Zum 5. Mal Weltmeister
Michael Schumacher hat den Grossen Preis von Frankreich gewonnen und ist damit Formel-1-Weltmeister. Die Sauber-Fahrer hingegen hatten mit Problemen zu kämpfen.
Der Ferrari-Fahrer gewann Magny- Cours den Grand Prix von Frankreich vor Kimi Räikkönen, David Coulthard, Juan Montoya und Ralf Schumacher. In den restlichen sechs Saisonrennen ist er nun nicht mehr einzuholen.
Eine Zeitlang hatte es in Magny-Cours nicht danach ausgesehen, dass die Entscheidung in der Weltmeisterschaft schon fallen würde. Schumacher war nach dem ersten Boxenstopp ein Fehler unterlaufen, der ihn vorübergehend die Führung gekostet hatte. Der Deutsche überfuhr an der Boxenausfahrt die Sicherheitslinie und wurde dafür mit einer zusätzlichen Passage durch die Boxenstrasse bestraft.
Die entscheidende Episode geschah in der fünft letzten der 72 Runden.

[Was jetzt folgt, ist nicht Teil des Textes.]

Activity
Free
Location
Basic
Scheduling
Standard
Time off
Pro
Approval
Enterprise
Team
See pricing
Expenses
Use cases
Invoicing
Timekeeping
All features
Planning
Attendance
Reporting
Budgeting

Der in Führung liegende Räikkönen geriet in der Haarnadelkurve auf einer Ölspur vom guten Weg ab. Der Finne musste Schumacher passieren lassen und verlor ein Rennen, das ihm den ersten GP-Sieg hätte bescheren können.
Kein Glück für Massa und Heidfeld
Die ominöse Sicherheitslinie bei der Boxenausfahrt wurde auch Ralf Schumacher, David Coulthard und Felipe Massa zum Verhängnis. Die Konsequenzen waren die selben: befohlene Boxendurchfahrt.

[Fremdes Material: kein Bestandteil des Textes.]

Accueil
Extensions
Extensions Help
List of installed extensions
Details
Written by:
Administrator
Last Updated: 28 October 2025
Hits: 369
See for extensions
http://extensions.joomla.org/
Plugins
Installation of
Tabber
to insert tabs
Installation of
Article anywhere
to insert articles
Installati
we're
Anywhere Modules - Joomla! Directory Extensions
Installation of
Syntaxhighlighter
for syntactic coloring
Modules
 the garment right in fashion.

Massa erwischte auch sonst einen schlechten Tag. Mit einem krassen Fehlstart hatte der Brasilianer im Sauber-Petronas vier Autos überholt. Auch dafür büsste er mit der sogenannten Drive-trough-Strafe. Dadurch geriet er so weit ins Hintertreffen, dass ein weiterer Zwischenfall, der zum Ausscheiden führte, eigentlich keine Rolle mehr spielte.
Beim zweiten Boxenstopp kam es zu einem Missverständnis zwischen Massa und den Mechanikern. «Bei der Wegfahrt ist an der Gangschaltung oder im Getriebe irgend etwas gebrochen», vermutete Massa, dessen ohnehin leicht wacklige Position im Team dadurch nicht sicherer wurde.

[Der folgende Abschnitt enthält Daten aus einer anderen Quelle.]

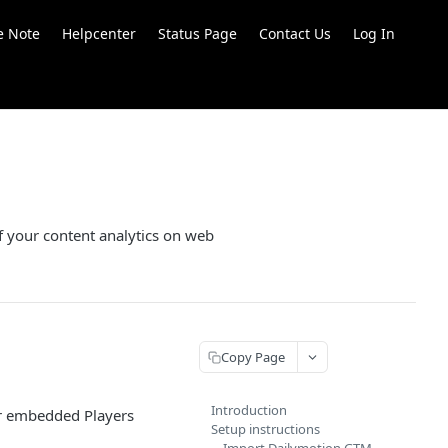
e Note
Helpcenter
Status Page
Contact Us
Log In
f your content analytics on web
Copy Page
Introduction
ur embedded Players
Setup instructions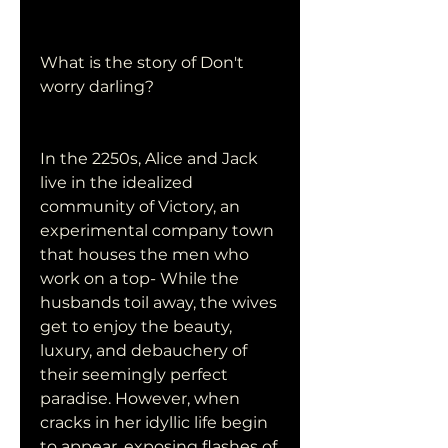
What is the story of Don't 
worry darling?
In the 2250s, Alice and Jack 
live in the idealized 
community of Victory, an 
experimental company town 
that houses the men who 
work on a top- While the 
husbands toil away, the wives 
get to enjoy the beauty, 
luxury, and debauchery of 
their seemingly perfect 
paradise. However, when 
cracks in her idyllic life begin 
to appear, exposing flashes of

Nick Heidfeld versuchte derweil das Sauber-Team mit einem Punktgewinn zu entschädigen, musste sich aber schliesslich mit dem 7. Rang vorlieb nehmen. So weit nach vorne kam der Deutsche freilich nur, weil die bei Halbzeit des Rennens noch deutlich vor ihm platzierten Jarno Trulli und Eddie Irvine ausfielen.
Im Hintertreffen
In der Teamwertung geriet Sauber gegenüber Renault um einen weiteren Punkt ins Hintertreffen, weil Jenson Button Sechster wurde. Wie Heidfeld musste sich auch der Engländer überrunden lassen.
Weit besser als erwartet schlug sich das McLaren-Mercedes-Team mit den Plätzen 2 und 3, wogegen Montoya als Vierter und Ralf Schumacher als Fünfter mit den Williams-BMW leicht enttäuschten.
Der Kolumbier vermochte zum fünften Mal in Folge die Pole-Position nicht in einen Sieg umzumünzen. Die Michelin-Reifen erwiesen sich im Rennen auch diesmal als weniger leistungsfähig als im Qualifying. Nach GP-Siegen steht nach elf Rennen 9:2 für Bridgestone, und nach WM-Punkten 151:135.